* _Task to complete_
State how many lines in the items below include the string "qSketchRegion". Give only the number.

* _Dataset entries_
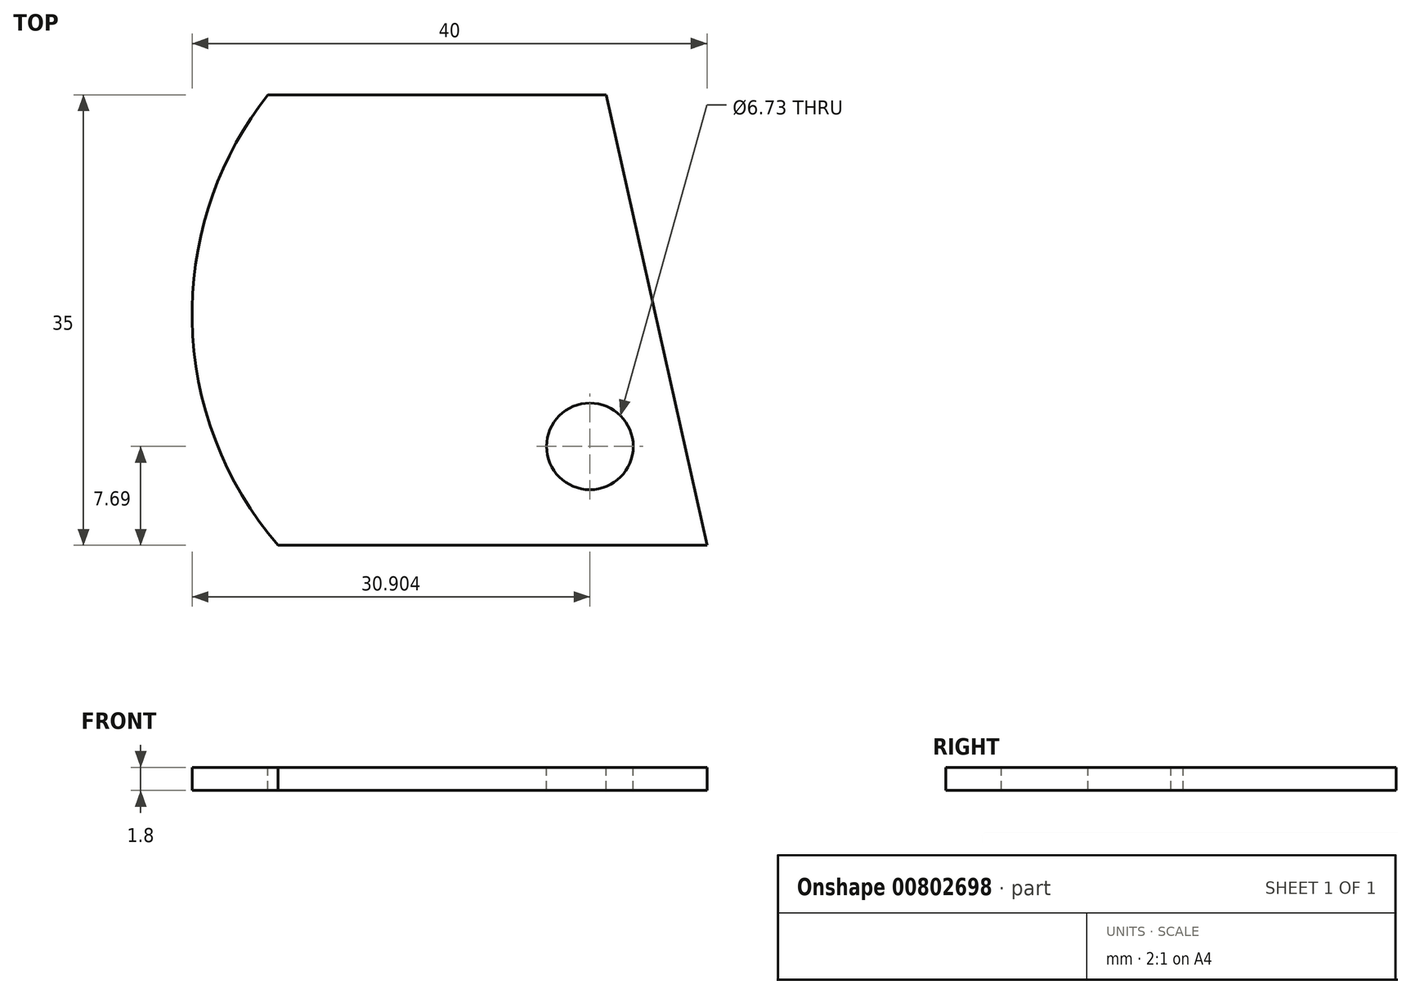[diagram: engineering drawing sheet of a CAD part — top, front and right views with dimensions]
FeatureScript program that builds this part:
annotation { "Feature Type Name" : "Feature", "Feature Type Description" : "" }
export const myFeature = defineFeature(function(context is Context, id is Id, definition is map)
    precondition{}
    {
        {
            var Q0;
            Q0=qCreatedBy(makeId("Top.planeOp"),FACE);
            var sketch = newSketch(context, id + "F0", { "sketchPlane" : qUnion([Q0])});
            skLineSegment(sketch, "E0.bottom", {"start": v(-20, -17.5) * mm, "end": v(20, -17.5) * mm});
            skLineSegment(sketch, "E0.top", {"start": v(-20, 17.5) * mm, "end": v(20, 17.5) * mm});
            skLineSegment(sketch, "E0.left", {"start": v(-20, -17.5) * mm, "end": v(-20, 17.5) * mm});
            skLineSegment(sketch, "E0.right", {"start": v(20, -17.5) * mm, "end": v(20, 17.5) * mm});
            skPoint(sketch, "E0.middle", {"position": v(0, 0) * mm});
            skSolve(sketch);
        }
        {
            var Q0;
            Q0 = qSketchRegion(id + "F0", true);
            extrude(context, id + "F1", {"entities" : qUnion([Q0]), "depth" : 1.8 * mm, "offsetDistance" : 25 * mm});
        }
        {
            var Q0;
            Q0=makeQuery(id+"F1.opExtrude","CAP_FACE",FACE,{"disambiguationData":[OSD([sQuery(id+"F0.wireOp",EDGE,"E0.bottom"),sQuery(id+"F0.wireOp",EDGE,"E0.top"),sQuery(id+"F0.wireOp",EDGE,"E0.left"),sQuery(id+"F0.wireOp",EDGE,"E0.right")])],"isStart":false});
            var sketch = newSketch(context, id + "F2", { "sketchPlane" : qUnion([Q0])});
            skLineSegment(sketch, "E1", {"start": v(12.17, 17.5) * mm, "end": v(20, -17.5) * mm});
            skSolve(sketch);
        }
        {
            var Q0;
            Q0 = qSketchRegion(id + "F2", true);
            var Q1;
            {var subQ0=sQuery(id+"F2.wireOp",EDGE,"E1");Q1=makeQuery(id+"F2.imprint","IMPRINT",FACE,{"disambiguationData":[TD([[makeQuery(id+"F2.imprint","IMPRINT",EDGE,{"derivedFrom":subQ0}),1.0]])]});}
            extrude(context, id + "F3", {"entities" : qUnion([Q0, Q1]), "operationType" : NewBodyOperationType.REMOVE, "endBound" : BoundingType.THROUGH_ALL, "oppositeDirection" : true, "depth" : 25 * mm, "offsetDistance" : 25 * mm});
        }
        {
            var Q0;
            Q0=makeQuery(id+"F1.opExtrude","CAP_FACE",FACE,{"disambiguationData":[OSD([sQuery(id+"F0.wireOp",EDGE,"E0.bottom"),sQuery(id+"F0.wireOp",EDGE,"E0.top"),sQuery(id+"F0.wireOp",EDGE,"E0.left"),sQuery(id+"F0.wireOp",EDGE,"E0.right")])],"isStart":false});
            var sketch = newSketch(context, id + "F4", { "sketchPlane" : qUnion([Q0])});
            skArc(sketch, "E2", {"start": v(-14.1, 17.5) * mm, "mid": v(-20, -0.14) * mm, "end": v(-13.31, -17.5) * mm});
            skSolve(sketch);
        }
        {
            var Q0;
            {var subQ0=sQuery(id+"F4.wireOp",EDGE,"E2");var subQ1=makeQuery(id+"F7uV3EvnzdVP31F_1.imprint","IMPRINT",EDGE,{"derivedFrom":makeQuery(id+"F1.opExtrude","CAP_EDGE",EDGE,{"disambiguationData":[OSD([sQuery(id+"F0.wireOp",EDGE,"E0.bottom")])],"isStart":false})});var subQ2=makeQuery(id+"F4.imprint","INTERSECT",VERTEX,{"derivedFrom":[subQ1,subQ0]});Q0=makeQuery(id+"F4.imprint","IMPRINT",FACE,{"disambiguationData":[TD([[makeQuery(id+"F4.imprint","IMPRINT",EDGE,{"disambiguationData":[TD([[subQ2,1.0]])],"derivedFrom":subQ0}),-1.0]])]});}
            var Q1;
            {var subQ0=sQuery(id+"F4.wireOp",EDGE,"E2");var subQ1=makeQuery(id+"F7uV3EvnzdVP31F_1.imprint","IMPRINT",EDGE,{"derivedFrom":makeQuery(id+"F1.opExtrude","CAP_EDGE",EDGE,{"disambiguationData":[OSD([sQuery(id+"F0.wireOp",EDGE,"E0.top")])],"isStart":false})});var subQ2=makeQuery(id+"F4.imprint","INTERSECT",VERTEX,{"derivedFrom":[subQ1,subQ0]});Q1=makeQuery(id+"F4.imprint","IMPRINT",FACE,{"disambiguationData":[TD([[makeQuery(id+"F4.imprint","IMPRINT",EDGE,{"disambiguationData":[TD([[subQ2,-1.0]])],"derivedFrom":subQ0}),-1.0]])]});}
            extrude(context, id + "F5", {"entities" : qUnion([Q0, Q1]), "operationType" : NewBodyOperationType.REMOVE, "endBound" : BoundingType.THROUGH_ALL, "oppositeDirection" : true, "depth" : 25 * mm, "offsetDistance" : 25 * mm});
        }
        {
            var Q0;
            Q0=makeQuery(id+"F1.opExtrude","CAP_FACE",FACE,{"disambiguationData":[OSD([sQuery(id+"F0.wireOp",EDGE,"E0.bottom"),sQuery(id+"F0.wireOp",EDGE,"E0.top"),sQuery(id+"F0.wireOp",EDGE,"E0.left"),sQuery(id+"F0.wireOp",EDGE,"E0.right")])],"isStart":false});
            var sketch = newSketch(context, id + "F6", { "sketchPlane" : qUnion([Q0])});
            skCircle(sketch, "E3", {"center": v(10.9, -9.8) * mm, "radius": 3.37 * mm});
            skSolve(sketch);
        }
        {
            var Q0;
            Q0=makeQuery(id+"F6.imprint","IMPRINT",FACE,{"disambiguationData":[TD([[makeQuery(id+"F6.imprint","IMPRINT",EDGE,{"derivedFrom":sQuery(id+"F6.wireOp",EDGE,"E3")}),1.0]])]});
            extrude(context, id + "F7", {"entities" : qUnion([Q0]), "operationType" : NewBodyOperationType.REMOVE, "endBound" : BoundingType.THROUGH_ALL, "oppositeDirection" : true, "depth" : 25 * mm, "offsetDistance" : 25 * mm});
        }
    });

* _Response below_
2